This is a post from Jenna Smith. Consideration was received for the editing and publishing of this post.
Spring cleaning isn’t just about decluttering your house and making everything all clean and sparkly. Spring cleaning is about taking stock of your life. It’s when you look at where you’ve been, where you are, and where you want to go. Yes, a lot of those ideas manifest in the clearing out of physical clutter, but it also manifests in other ways, like getting your finances back on track . . . or did you think that it was a coincidence that tax time happens in the spring?
Okay, well, it probably is a coincidence, but let’s pretend that it’s all part of a bigger system, okay? It’ll make this post more fun.
Starting Up: What Are You Bringing In?
The most eye popping number on your tax forms isn’t the amount that you owe or the amount you’re getting back. The most important number on your tax forms is your earned income. Trust us: now that you have that number, everything else gets a lot easier.
Step One: What Is Your Debt to Income Ratio?
The best place to start here is with your bills. Gather together all of your utility bills, your credit card bills, your car loan and mortgage bills and any other payments you might be making. This will give you a black and white evaluation of what you’re spending at a minimum each year. Divide that amount by the amount of money you brought in. This will give you your debt-to-income-ratio.
According to the Consumer Financial Protection Bureau, you want a debt-to-income ratio that is below 43%. If your debt-to-income ratio is higher than 43%, you are more likely to have problems paying your bills on time. If the amount you pay out every year is higher than the amount you’re bringing in, that means that you are living on credit. Living on credit never goes well.

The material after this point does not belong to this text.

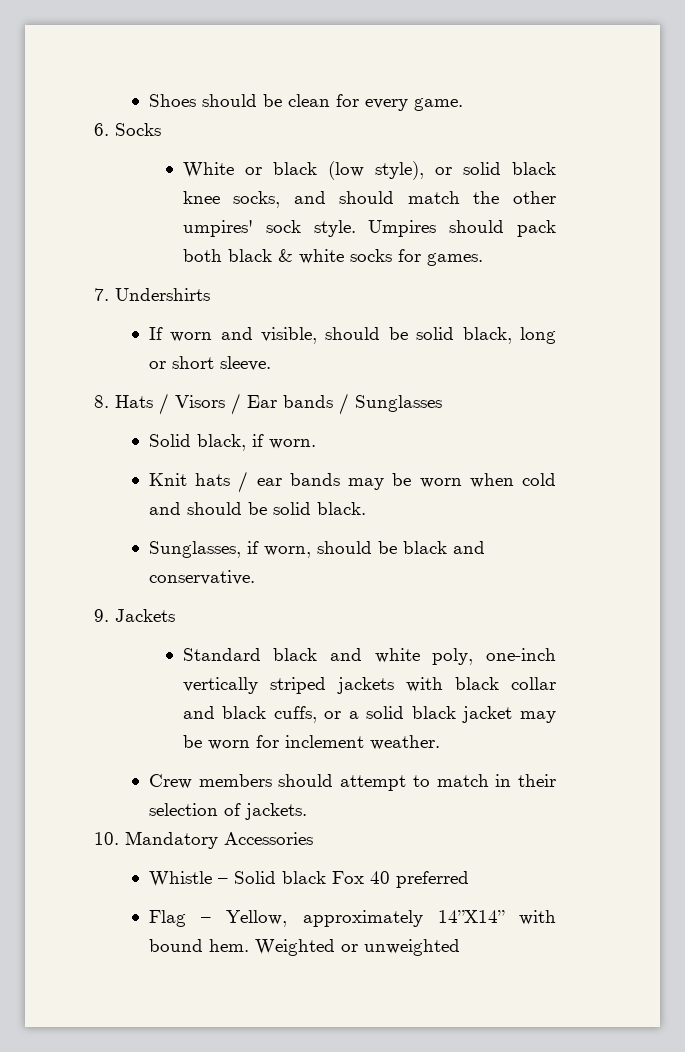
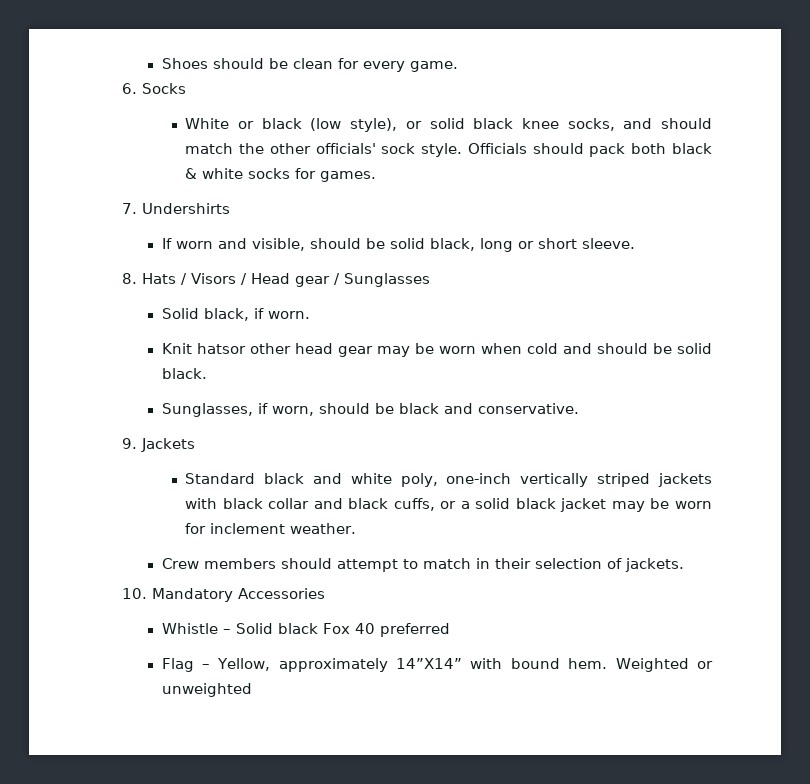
[182,220,253,237] umpires' -> [315,143,376,154] officials'
[368,220,437,237] Umpires -> [467,143,527,154] Officials
[246,395,333,408] Ear bands -> [250,273,330,287] Head gear
[195,471,340,493] hats / ear bands -> [196,343,373,357] hatsor other head gear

Step Two: Lowering Your Debt to Income Ratio
First – don’t be ashamed if your debt to income ratio is higher than 43% or even if you’re living on credit. What’s important isn’t what you did last year. What is important is what you are going to do this year. There are a few different approaches that you can take to reducing the amount of money you pay out every month (and year):
1. Settle Your Debts.
Settling your debts is where you work with a creditor to come up with a lump sum payment that is less than the full amount you owe but that you pay all at once to declare your commitment fulfilled.
Sometimes you can do this yourself but it is usually better to work with a third party. Most creditors and debt holders prefer working with debt reduction specialists. They are also more likely to give you a better deal when you work with these companies and individuals than if you approach them on your own.
2. Adjust your payments.
Creditors and debtors want to keep your business. They would rather lower interest rates and forgive fees than have you close your account. Call them and ask them to work with you to make your debt repayment easier.
3. Live on the Cheap
Debts aren’t the only things eating up your annual income. Track your spending habits for a month or two and then evaluate: can you cut anything? There are lots of ways to live super frugally without having to give up the things you love. You just have to be creative.
Remember: the goal is to be in a better financial position next year than you are this year. Even if you can’t get debt-free within the next twelve months, some progress is better than none!